Depending on how strong you like it, it takes 7-10 days until the kombucha is ready to drink, so I use a strip of masking tape on the jars to show when the batch was made, and when it should be ready to serve.

When time allows, I like to bottle it up after day 4.  It takes another week or more to finish that way because the bottle seals off the oxygen.  The result though is a refreshing carbonated drink that can travel easily without spilling.  Grolsch beer bottles work great for this–I picked several cases of used bottles after a couple weeks of watching www.craigslist.com

Same jar, 7 days later

A note about fluoride and tea:

The tea plant naturally concentrates fluoride from its environment. 
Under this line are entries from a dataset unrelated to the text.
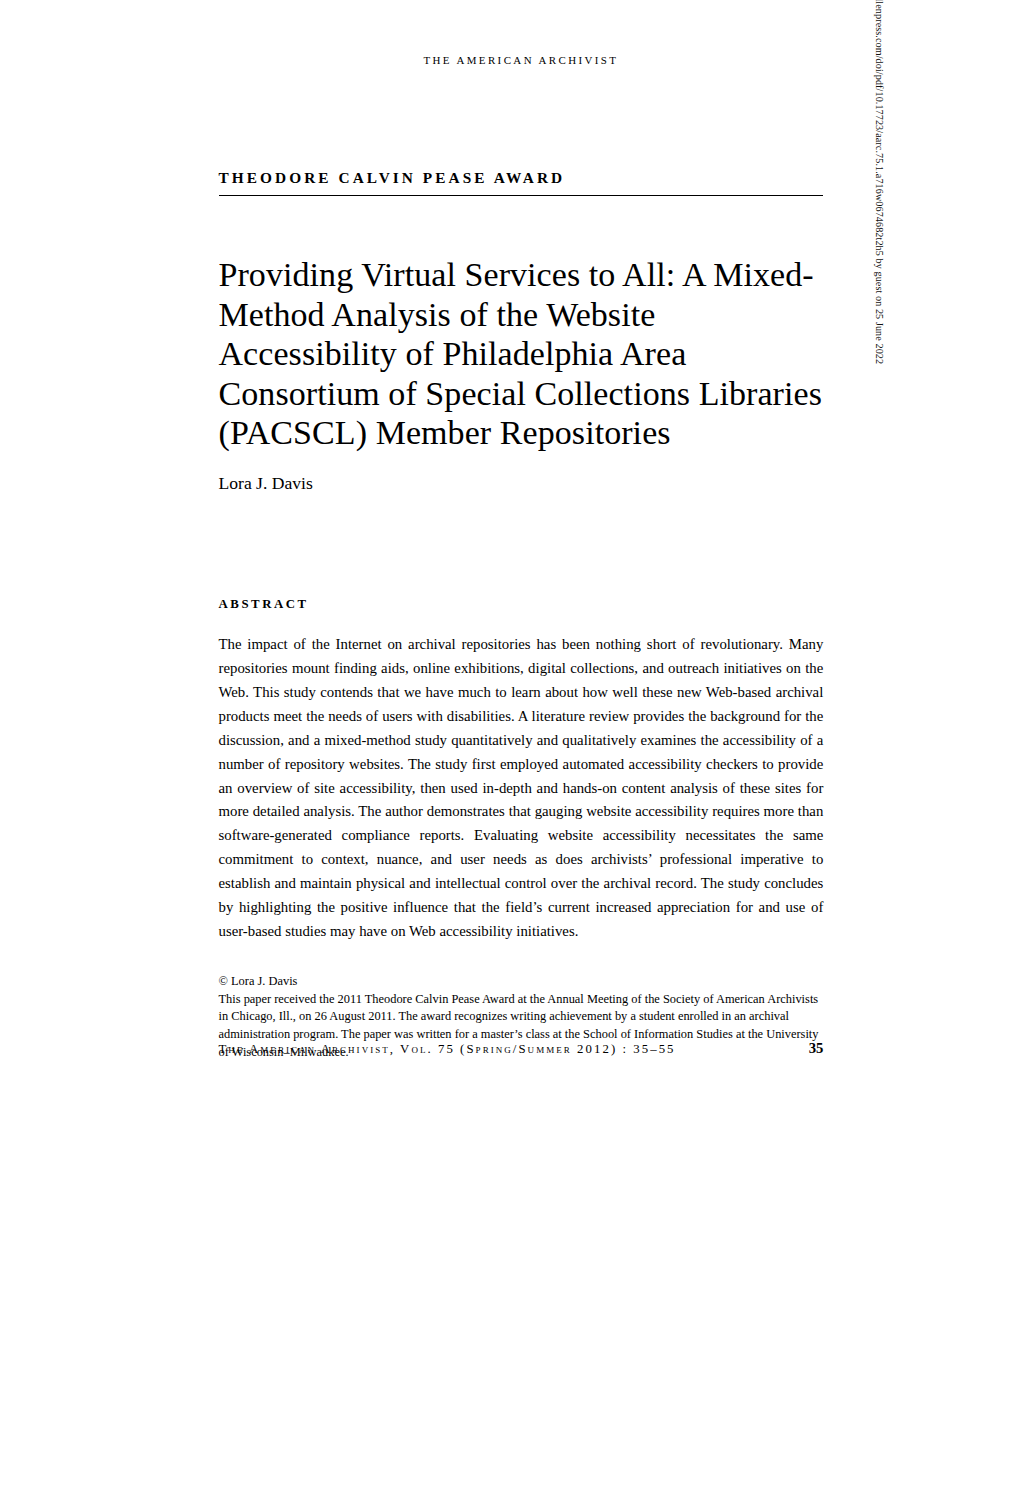the American Archivist
Theodore Calvin Pease Award
Providing Virtual Services to All: A Mixed-Method Analysis of the Website Accessibility of Philadelphia Area Consortium of Special Collections Libraries (PACSCL) Member Repositories
Lora J. Davis
Abstract
The impact of the Internet on archival repositories has been nothing short of revolutionary. Many repositories mount finding aids, online exhibitions, digital collections, and outreach initiatives on the Web. This study contends that we have much to learn about how well these new Web-based archival products meet the needs of users with disabilities. A literature review provides the background for the discussion, and a mixed-method study quantitatively and qualitatively examines the accessibility of a number of repository websites. The study first employed automated accessibility checkers to provide an overview of site accessibility, then used in-depth and hands-on content analysis of these sites for more detailed analysis. The author demonstrates that gauging website accessibility requires more than software-generated compliance reports. Evaluating website accessibility necessitates the same commitment to context, nuance, and user needs as does archivists’ professional imperative to establish and maintain physical and intellectual control over the archival record. The study concludes by highlighting the positive influence that the field’s current increased appreciation for and use of user-based studies may have on Web accessibility initiatives.
© Lora J. Davis
This paper received the 2011 Theodore Calvin Pease Award at the Annual Meeting of the Society of American Archivists in Chicago, Ill., on 26 August 2011. The award recognizes writing achievement by a student enrolled in an archival administration program. The paper was written for a master’s class at the School of Information Studies at the University of Wisconsin–Milwaukee.
Downloaded from http://meridian.allenpress.com/doi/pdf/10.17723/aarc.75.1.a716w0674682t2h5 by guest on 25 June 2022
The American Archivist, Vol. 75 (Spring/Summer 2012) : 35–55
35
“Tea is very high in fluoride because tea leaves accumulate more fluoride (from pollution of soil and air) than any other edible plant.”  http://www.westonaprice.org/Fluoride-Worse-than-We-Thought.html

I strongly recommend using an organic source of black tea because fluoride is a component of many agricultural pesticides.  It gets sprayed on the plant, and then the tea plant extracts any overspray out of the soil and concentrates it into the leaves that you use.

Many parts of the country have fluoridated city water, so you might get to deal with the “double whammy” of steeping fluoride out of the teabag into the fluoridated tap water.  Our current solution is a quality de-ionizing water filter and organic black tea.